Try it:
Extract only the lines from the start of the entries below to the line with "The board believes", inclusive; omit every picture.
________
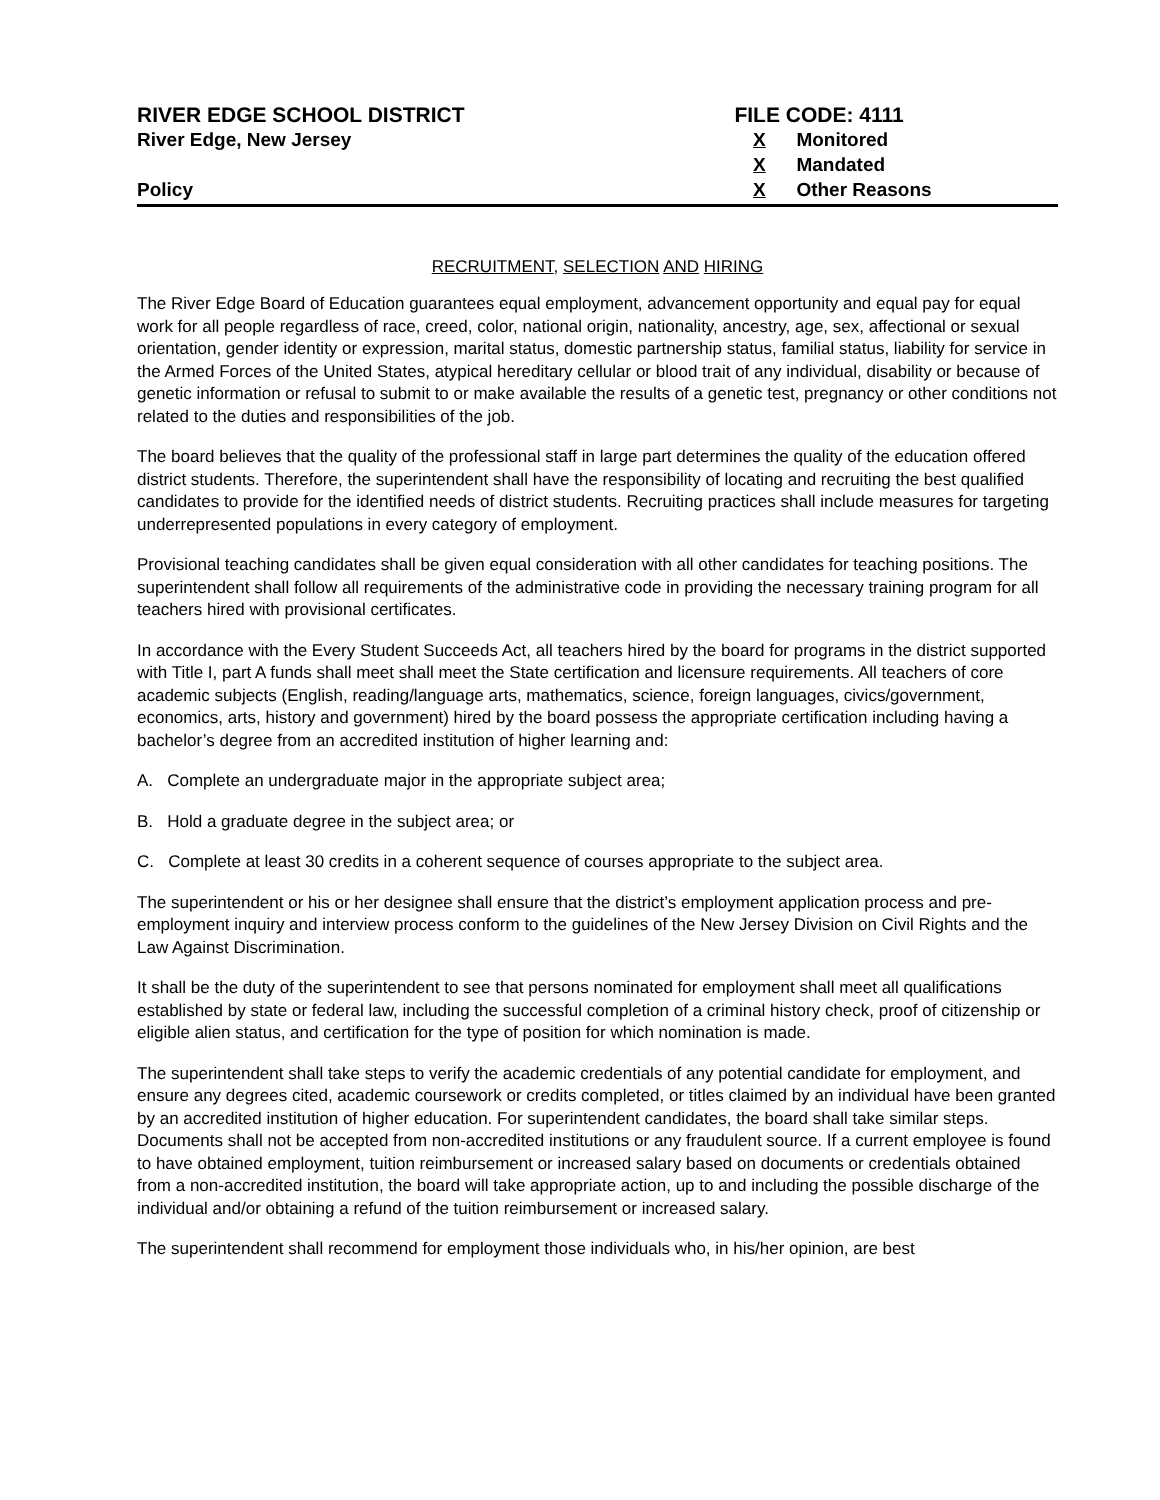RIVER EDGE SCHOOL DISTRICT
River Edge, New Jersey
Policy
FILE CODE: 4111
X Monitored
X Mandated
X Other Reasons
RECRUITMENT, SELECTION AND HIRING
The River Edge Board of Education guarantees equal employment, advancement opportunity and equal pay for equal work for all people regardless of race, creed, color, national origin, nationality, ancestry, age, sex, affectional or sexual orientation, gender identity or expression, marital status, domestic partnership status, familial status, liability for service in the Armed Forces of the United States, atypical hereditary cellular or blood trait of any individual, disability or because of genetic information or refusal to submit to or make available the results of a genetic test, pregnancy or other conditions not related to the duties and responsibilities of the job.
The board believes that the quality of the professional staff in large part determines the quality of the education offered district students. Therefore, the superintendent shall have the responsibility of locating and recruiting the best qualified candidates to provide for the identified needs of district students. Recruiting practices shall include measures for targeting underrepresented populations in every category of employment.
Provisional teaching candidates shall be given equal consideration with all other candidates for teaching positions. The superintendent shall follow all requirements of the administrative code in providing the necessary training program for all teachers hired with provisional certificates.
In accordance with the Every Student Succeeds Act, all teachers hired by the board for programs in the district supported with Title I, part A funds shall meet shall meet the State certification and licensure requirements. All teachers of core academic subjects (English, reading/language arts, mathematics, science, foreign languages, civics/government, economics, arts, history and government) hired by the board possess the appropriate certification including having a bachelor’s degree from an accredited institution of higher learning and:
A. Complete an undergraduate major in the appropriate subject area;
B. Hold a graduate degree in the subject area; or
C. Complete at least 30 credits in a coherent sequence of courses appropriate to the subject area.
The superintendent or his or her designee shall ensure that the district’s employment application process and pre-employment inquiry and interview process conform to the guidelines of the New Jersey Division on Civil Rights and the Law Against Discrimination.
It shall be the duty of the superintendent to see that persons nominated for employment shall meet all qualifications established by state or federal law, including the successful completion of a criminal history check, proof of citizenship or eligible alien status, and certification for the type of position for which nomination is made.
The superintendent shall take steps to verify the academic credentials of any potential candidate for employment, and ensure any degrees cited, academic coursework or credits completed, or titles claimed by an individual have been granted by an accredited institution of higher education. For superintendent candidates, the board shall take similar steps. Documents shall not be accepted from non-accredited institutions or any fraudulent source. If a current employee is found to have obtained employment, tuition reimbursement or increased salary based on documents or credentials obtained from a non-accredited institution, the board will take appropriate action, up to and including the possible discharge of the individual and/or obtaining a refund of the tuition reimbursement or increased salary.
The superintendent shall recommend for employment those individuals who, in his/her opinion, are best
________
Solution below:
RIVER EDGE SCHOOL DISTRICT
River Edge, New Jersey
Policy
FILE CODE: 4111
X Monitored
X Mandated
X Other Reasons
RECRUITMENT, SELECTION AND HIRING
The River Edge Board of Education guarantees equal employment, advancement opportunity and equal pay for equal work for all people regardless of race, creed, color, national origin, nationality, ancestry, age, sex, affectional or sexual orientation, gender identity or expression, marital status, domestic partnership status, familial status, liability for service in the Armed Forces of the United States, atypical hereditary cellular or blood trait of any individual, disability or because of genetic information or refusal to submit to or make available the results of a genetic test, pregnancy or other conditions not related to the duties and responsibilities of the job.
The board believes that the quality of the professional staff in large part determines the quality of the education offered district students. Therefore, the superintendent shall have the responsibility of locating and recruiting the best qualified candidates to provide for the identified needs of district students. Recruiting practices shall include measures for targeting underrepresented populations in every category of employment.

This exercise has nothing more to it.